▼

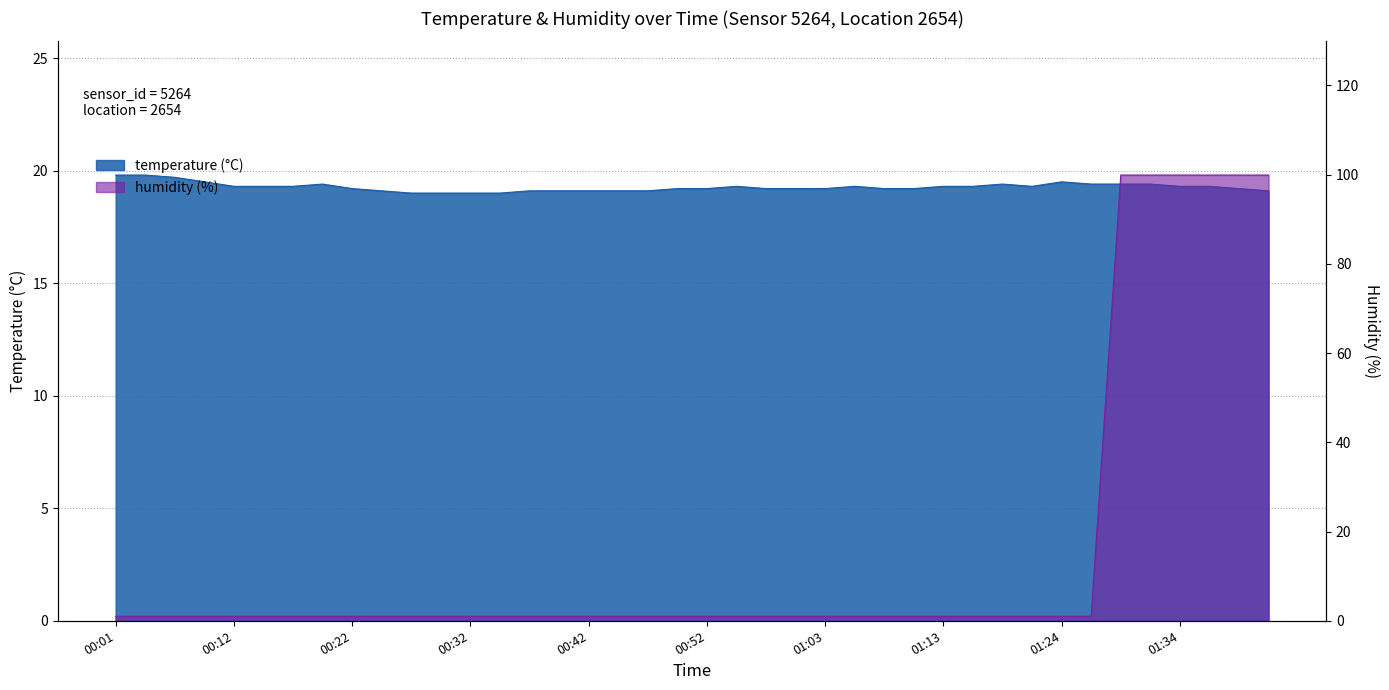

What are all the series names shown in the legend?

temperature, humidity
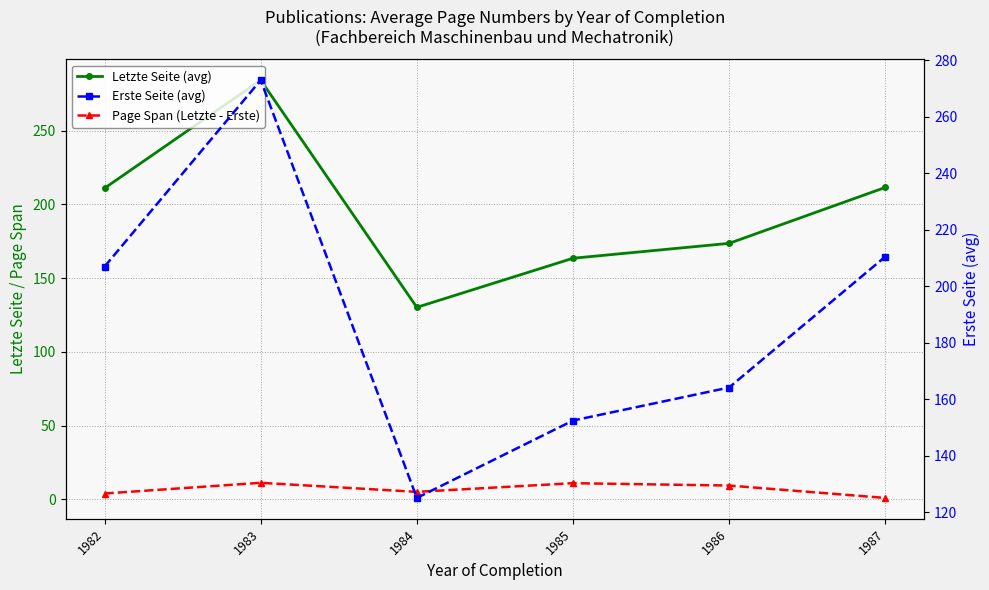

At which category does Erste Seite (avg) reach its first local valley?

1984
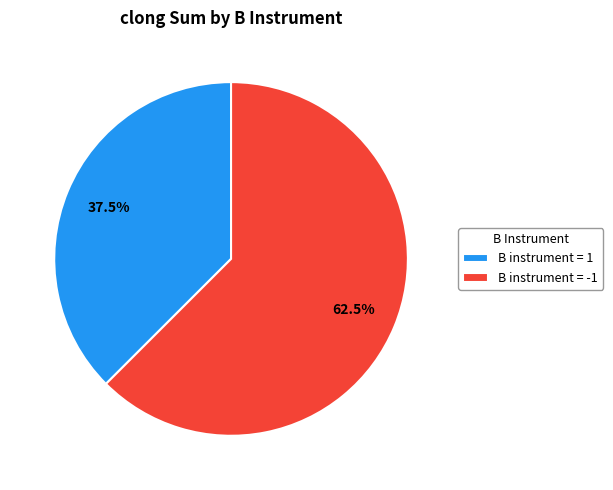

How many slices are in this pie chart?

2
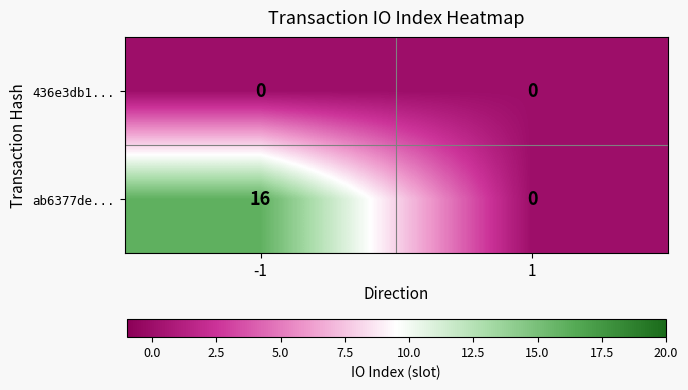

The 436e3db1... series shows 0 at -1. True or false?

True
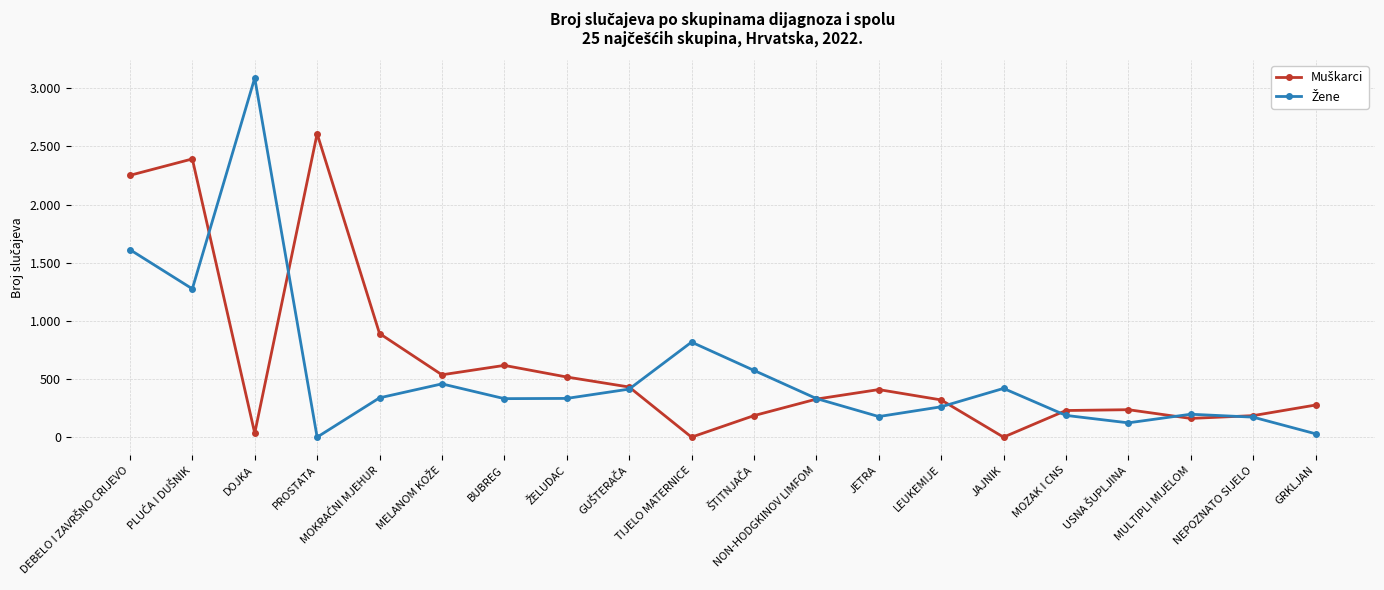

Does the chart have visible grid lines?

Yes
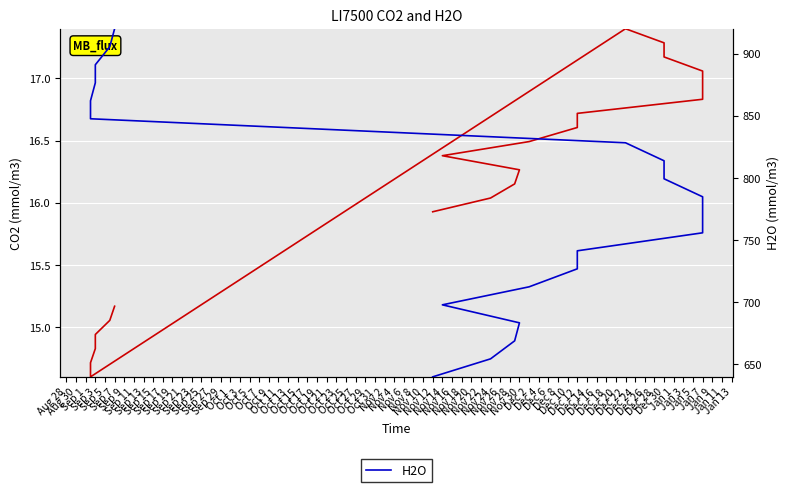

What is the difference between the maximum and second lowest values in the CO2 series?

2.7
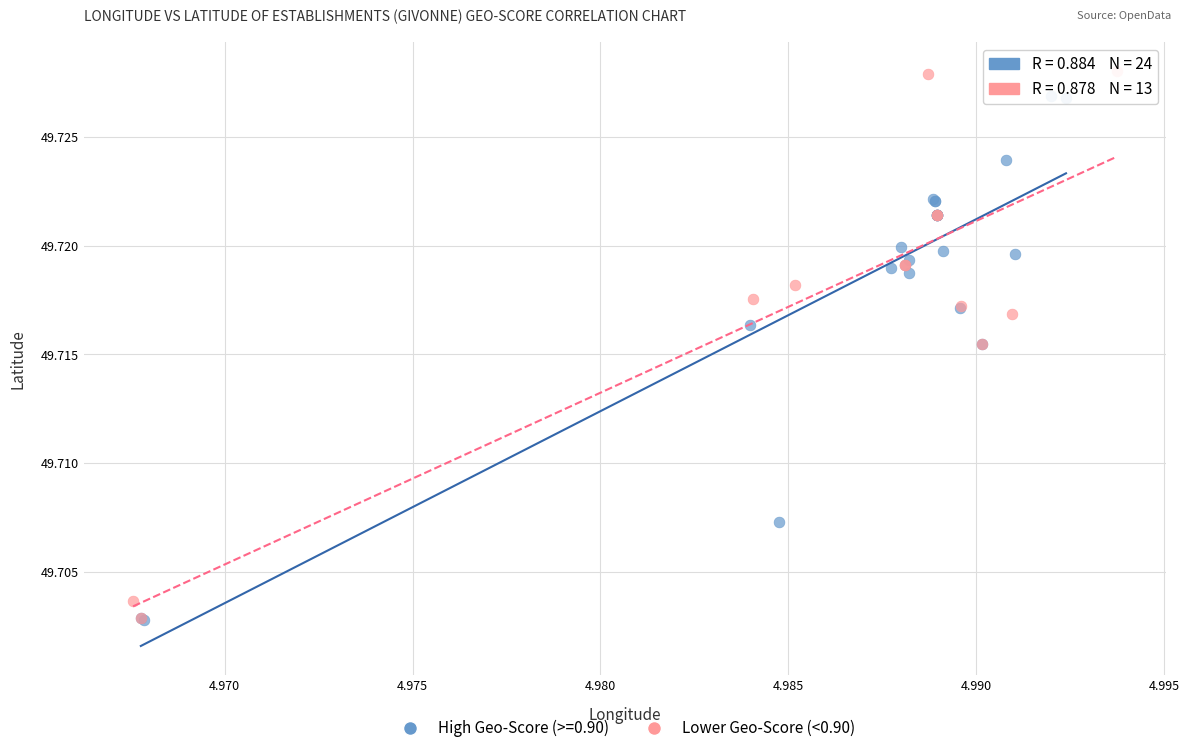

Which series contains the highest Y value?

Lower Geo-Score (<0.90)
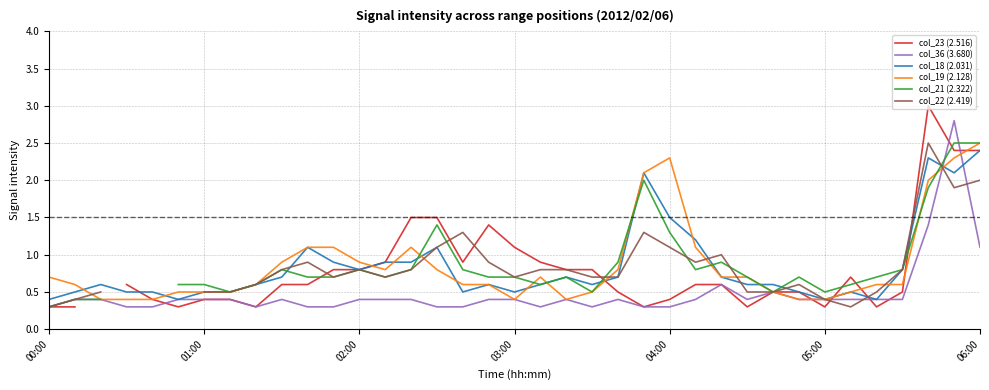

Is this an area chart (filled region under the line)?

No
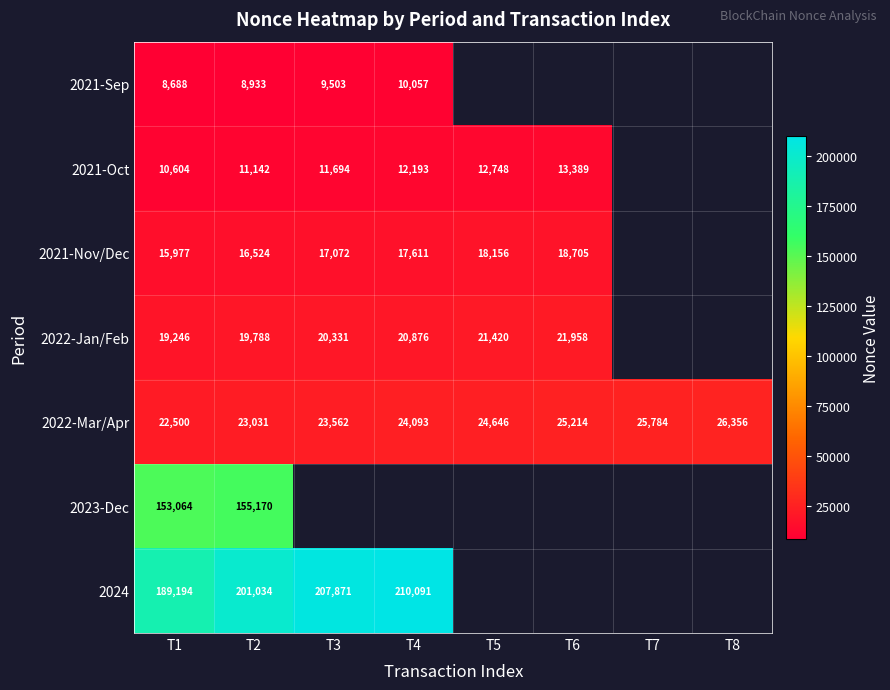

What is the smallest value displayed?

8688.0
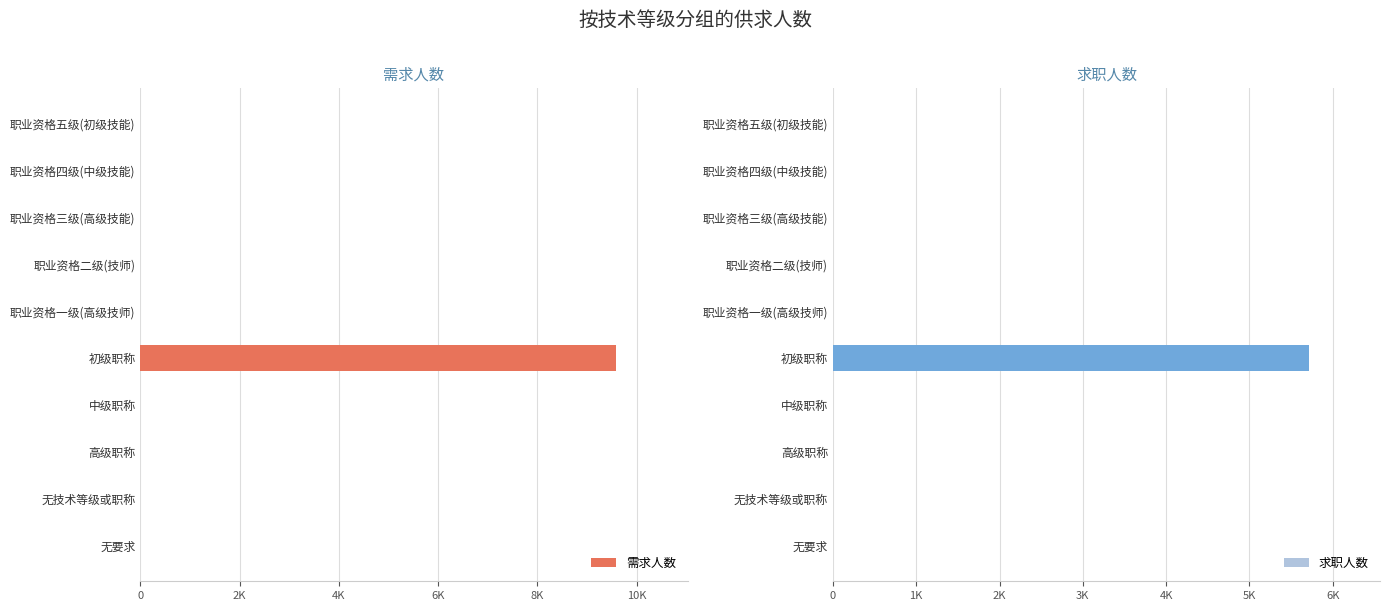

At 高级职称, list the series in order from largest to smallest.

需求人数, 求职人数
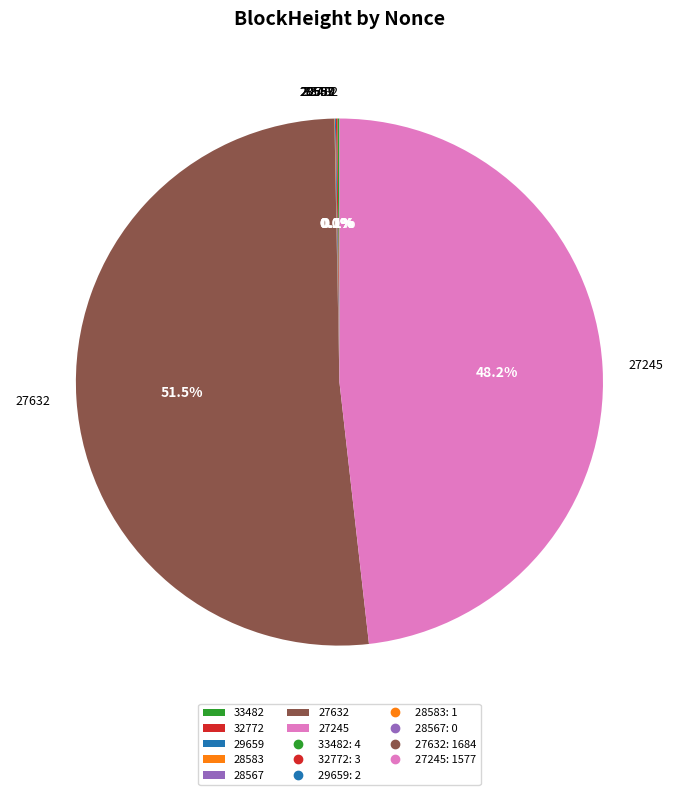

Which slice is the largest?

27632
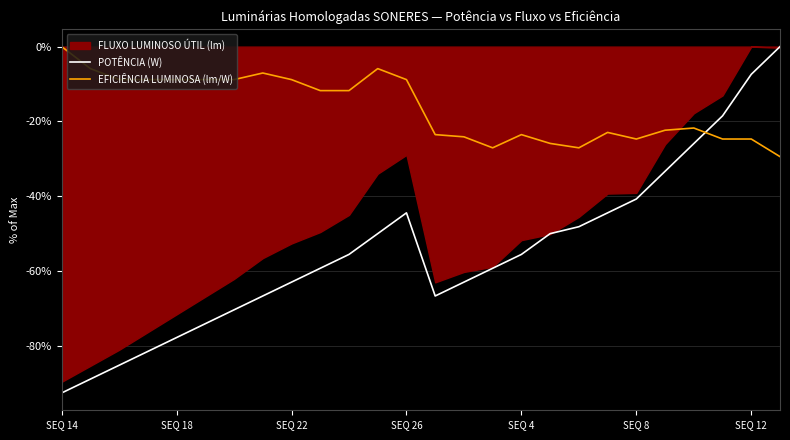

Which series has the largest total across all categories?

EFICIÊNCIA LUMINOSA (lm/W)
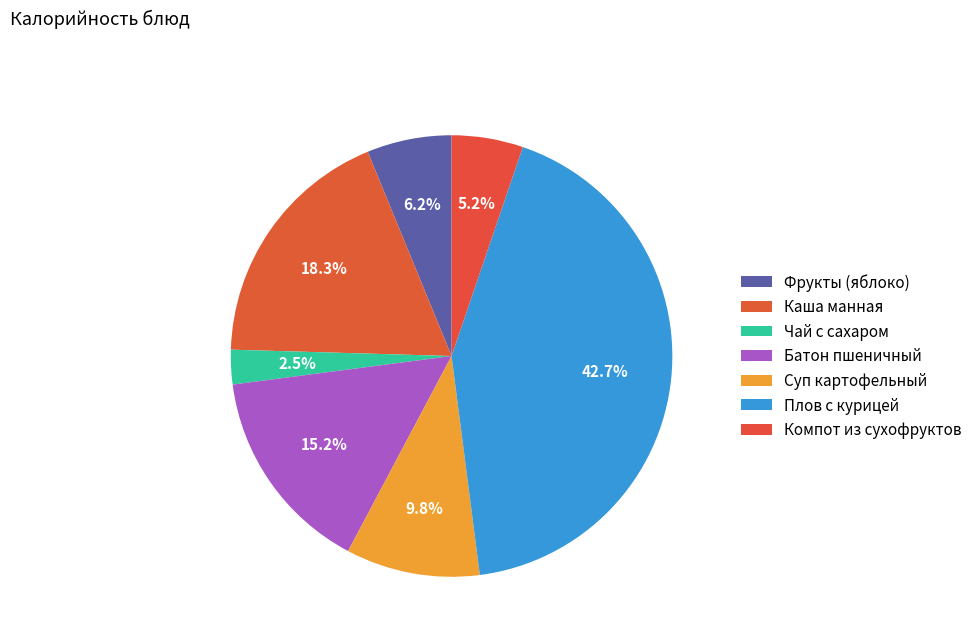

What is the largest slice in the pie chart?

Плов с курицей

▲

To-do item>
Count the lines in the entries above that contain the string "largest", treating case as significant. Give only the number.

Answer to the exercise>
4